When I started as principal in 2009, our CTE instructors were experienced and the backbone of our school. Since that time, all but one of them has either retired or left the district to pursue other career opportunities. Most colleges in the area lack programs to train teachers in the technical areas, so finding replacements has been difficult. In most cases, we have had to recruit professionals from our local industry and work with the accreditation office at the South Dakota Department of Education to help them earn their highly qualified status. A temporary certificate is usually granted, and the candidate is given two to three years to complete the coursework or certification exams necessary to become highly qualified. Although this can be challenging for a novice teacher during the grueling initial years working in education, their experience in the field gives our students unmatched insight into the profession. All five of our current CTE teachers have worked in their industry or a field other than education prior to becoming a member of our team.
One issue that threatens the growth of our programs is the stigma of CTE coursework being for students who have no chance of pursuing postsecondary education. Of course, this is not true. There are also perceptions about some coursework being only for boys or for girls. Discussions on how to grow our programs and create gender equity led us to the idea of creating exploratory classes for our middle level students. Since the opening of our CTE center in 2018, eighth graders have been bussed a mile from our middle school to our high school and rotate through coursework for seven weeks with five different instructors in our building. We have seen a significant increase in enrollment in our family and consumer science and agriculture programs since the start of this initiative.
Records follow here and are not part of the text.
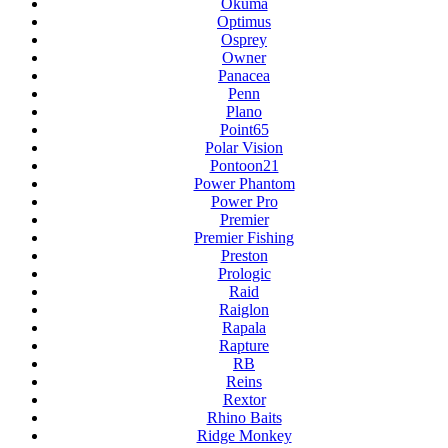
Okuma
Optimus
Osprey
Owner
Panacea
Penn
Plano
Point65
Polar Vision
Pontoon21
Power Phantom
Power Pro
Premier
Premier Fishing
Preston
Prologic
Raid
Raiglon
Rapala
Rapture
RB
Reins
Rextor
Rhino Baits
Ridge Monkey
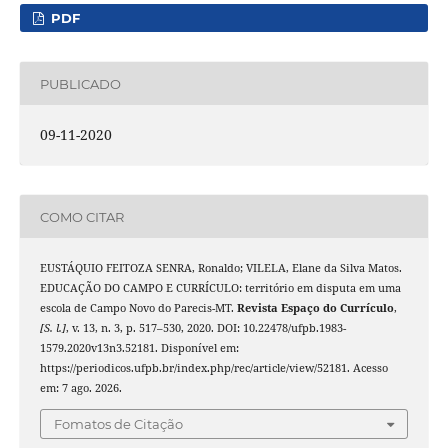
PDF
PUBLICADO
09-11-2020
COMO CITAR
EUSTÁQUIO FEITOZA SENRA, Ronaldo; VILELA, Elane da Silva Matos.
EDUCAÇÃO DO CAMPO E CURRÍCULO: território em disputa em uma
escola de Campo Novo do Parecis-MT.
Revista Espaço do Currículo
,
[S. l.]
, v. 13, n. 3, p. 517–530, 2020. DOI: 10.22478/ufpb.1983-
1579.2020v13n3.52181. Disponível em:
https://periodicos.ufpb.br/index.php/rec/article/view/52181. Acesso
em: 7 ago. 2026.
Fomatos de Citação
The challenges associated with growing and sustaining CTE programs in a rural community can seem daunting. Rural school leaders should continue to build relationships with local businesses, members of the community, technical colleges, and the state department of education. These stakeholders have the best interests of our students in mind and understand that the success of our young people results in the success of our local industry and community.
Mathew Raba is the principal of Belle Fourche High School in Belle Fourche, SD, and NASSP’s 2021 South Dakota Principal of the Year.